His wife, Naomi, suggested that he rewrite Telling Lies in America, a script Eszterhas had in a file drawer since 1983. The story is based on his memories of Cleveland in the early '60s.
"I've always found tremendous strength, support and warmth here," said Eszterhas, who was 6 when he immigrated with his parents from Hungary. "When Showgirls was going down in flames and Jade was about to burn, the people of Cleveland were nothing but supportive."
Eszterhas lived in Cleveland for about 20 years, working as a reporter at the Plain Dealer from 1967 until 1971. After a 1971-75 stint with Rolling Stone magazine, he turned his attention to screenplays.
Flashdance, with Jennifer Beals as a welder who dances in clubs, became one of the biggest hits of 1983. He followed that box-office smash with Jagged Edge (1985), Hearts of Fire (1987) and Betrayed (1988).
His reputation went from hot to scorching, however, when he received a record $3 million for the Basic Instinct screenplay in 1992.
Compare that figure with the entire budget for Telling Lies in America, which Eszterhas estimates at $4 million.
"So you know this is very much a labor of love," Eszterhas said. "This is one from the heart because this is a place that's deep in my heart and soul. Cleveland has an individuality that's very much part of this script, and that individuality hasn't changed since I was a kid growing up here.
"I'll tell you how Cleveland hasn't changed.

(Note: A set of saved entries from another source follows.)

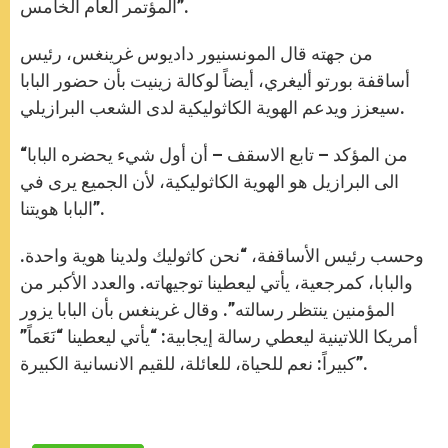
المؤتمر العام الخامس”.
من جهته قال المونسنيور داديوس غرينغس، رئيس
أساقفة بورتو أليغري، أيضاً لوكالة زينيت بأن حضور البابا
سيعزز ويدعم الهوية الكاثوليكية لدى الشعب البرازيلي.
“من المؤكد – تابع الاسقف – أن أول شيء يحضره البابا
الى البرازيل هو الهوية الكاثوليكية، لأن الجميع يرى في
البابا هويتنا”.
وحسب رئيس الأساقفة، “نحن كاثوليك ولدينا هوية واحدة.
والبابا، كمرجعية، يأتي ليعطينا توجيهاته. والعدد الأكبر من
المؤمنين ينتظر رسالته”. وقال غرينغس بأن البابا يزور
أمريكا اللاتينية ليعطي رسالة إيجابية: “يأتي ليعطينا “نَعَماً”
كبيراً: نعم للحياة، للعائلة، للقيم الانسانية الكبيرة”.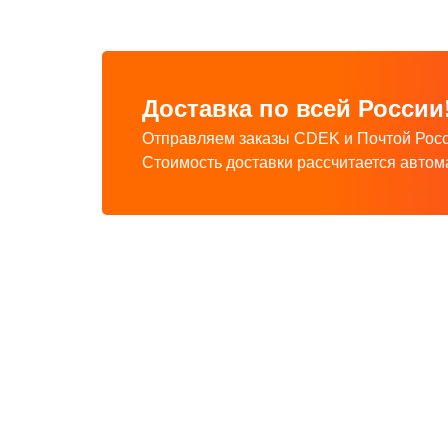
Доставка по всей России
Отправляем заказы CDEK и Почтой Росс
Стоимость доставки рассчитается автом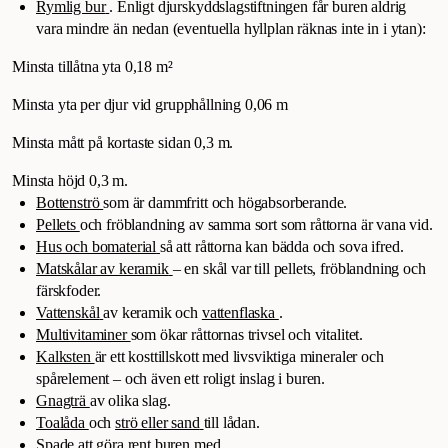
Rymlig bur
. Enligt djurskyddslagstiftningen får buren aldrig
vara mindre än nedan (eventuella hyllplan räknas inte in i ytan):
Minsta tillåtna yta 0,18 m²
Minsta yta per djur vid grupphållning 0,06 m
Minsta mått på kortaste sidan 0,3 m.
Minsta höjd 0,3 m.
Bottenströ
som är dammfritt och högabsorberande.
Pellets
och fröblandning av samma sort som råttorna är vana vid.
Hus och bomaterial
så att råttorna kan bädda och sova ifred.
Matskålar av keramik
– en skål var till pellets, fröblandning och
färskfoder.
Vattenskål
av keramik och
vattenflaska
.
Multivitaminer
som ökar råttornas trivsel och vitalitet.
Kalksten
är ett kosttillskott med livsviktiga mineraler och
spårelement – och även ett roligt inslag i buren.
Gnagträ
av olika slag.
Toalåda
och
strö eller sand
till lådan.
Spade
att göra rent buren med.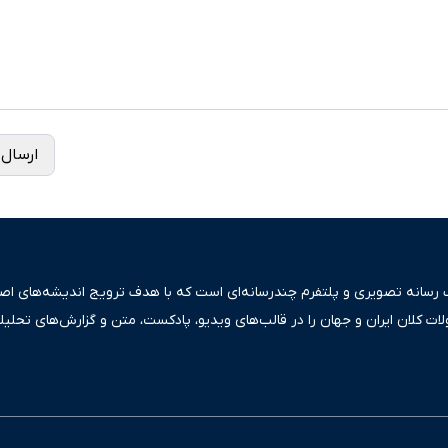
ارسال 
ک رسانه تصویری و پلتفرم چندرسانه‌ای است که با هدف ترویج اندیشه‌های اصیل
ولات کلان ایران و جهان را در قالب‌های ویدیو، پادکست، متن و گزارش‌های تحلیل
بعی دقیق و قابل اعتماد، فراتر از اطلاع‌رسانی صرف، به تبیین سیاست‌ها و کارک
ری، تجارت و حوزه‌های نوظهور می‌پردازد. اکوایران با پایبندی به اصول «انصاف
س آراء متنوع فراهم کرده و می‌کوشد با تفکیک حقایق مستند از ادعاهای بی‌اس
اقتصادی ارائه دهد. ما در اکوایران با تمرکز بر منافع اقتصاد رقابتی و آزادی انت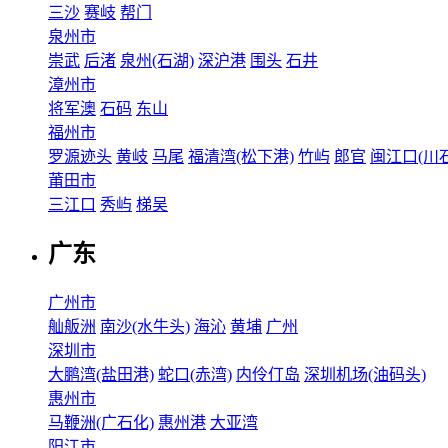
三沙
赛岐
帮门
泉州市
崇武
后渚
泉州(石湖)
深沪港
围头
石井
漳州市
将军澳
石码
东山
福州市
罗源迹头
黄岐
马尾
福清湾(松下港)
竹屿
郎官
闽江口(川石
莆田市
三江口
秀屿
梯吴
广东
广州市
舢舨洲
南沙(水牛头)
海沁
黄埔
广州
深圳市
大鹏湾(盐田港)
蛇口(赤湾)
内伶仃岛
深圳机场(油码头)
惠州市
马鞭洲(广石化)
惠州港
大亚湾
阳江市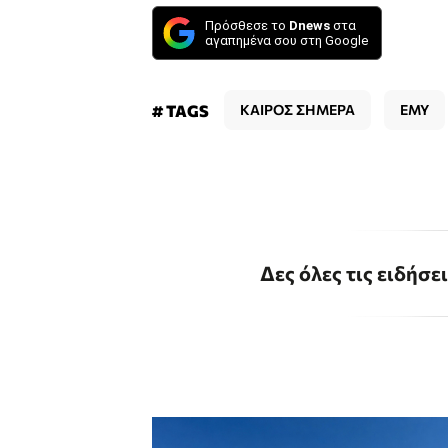
Πρόσθεσε το
Dnews
στα
αγαπημένα σου στη Google
# TAGS
ΚΑΙΡΟΣ ΣΗΜΕΡΑ
ΕΜΥ
Δες όλες τις ειδήσε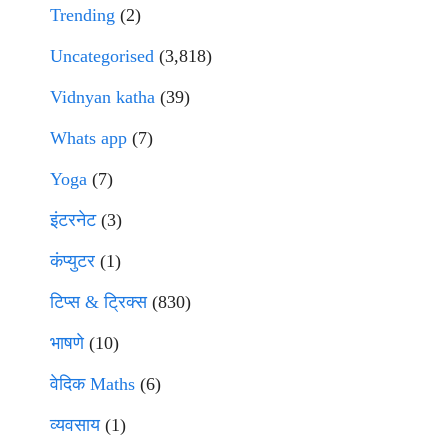
Trending
(2)
Uncategorised
(3,818)
Vidnyan katha
(39)
Whats app
(7)
Yoga
(7)
इंटरनेट
(3)
कंप्युटर
(1)
टिप्स & ट्रिक्स
(830)
भाषणे
(10)
वेदिक Maths
(6)
व्यवसाय
(1)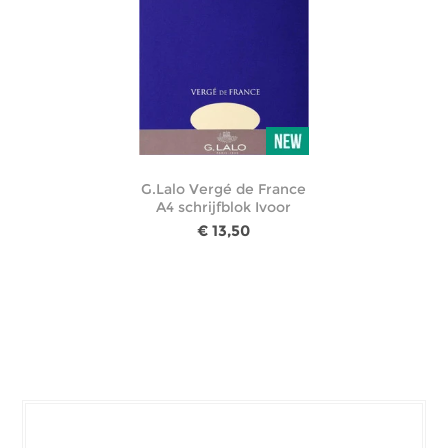
G.Lalo Vergé de France
A4 schrijfblok Ivoor
€ 13,50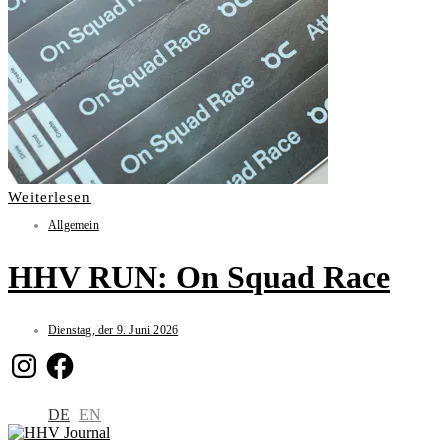
Weiterlesen
Allgemein
HHV RUN: On Squad Race
Dienstag, der 9. Juni 2026
Instagram
Facebook
DE
EN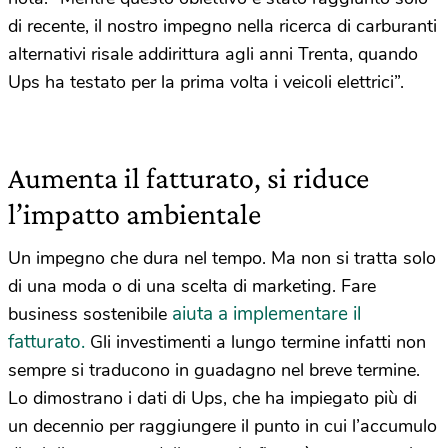
di recente, il nostro impegno nella ricerca di carburanti
alternativi risale addirittura agli anni Trenta, quando
Ups ha testato per la prima volta i veicoli elettrici”.
Aumenta il fatturato, si riduce
l’impatto ambientale
Un impegno che dura nel tempo. Ma non si tratta solo
di una moda o di una scelta di marketing. Fare
aiuta a implementare il
business sostenibile
fatturato.
Gli investimenti a lungo termine infatti non
sempre si traducono in guadagno nel breve termine.
Lo dimostrano i dati di Ups, che ha impiegato più di
un decennio per raggiungere il punto in cui l’accumulo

It's still a shot-and-beer, rock 'n' roll kind of town."
Playing a character loosely based on Eszterhas, Brad Renfro (The Client) is Karchy, an immigrant boy befriended by a fast-talking Cleveland disc jockey (Kevin Bacon) caught up in the payola scandal of 1961. Directed by Guy Ferland (The Babysitter), Telling Lies in America features Oscar winner Maximilian Schell as Karchy's father.
Eszterhas has three other films in various stages of production, including One Night Stand with Wesley Snipes and Nastassia Kinski. While no release date has been set for Telling Lies in America, the writer has decided on where the premiere will be.
"It will be here, in Cleveland, probably at the Rock and Roll Hall of Fame," Eszterhas said. "Anywhere else? Over my dead body."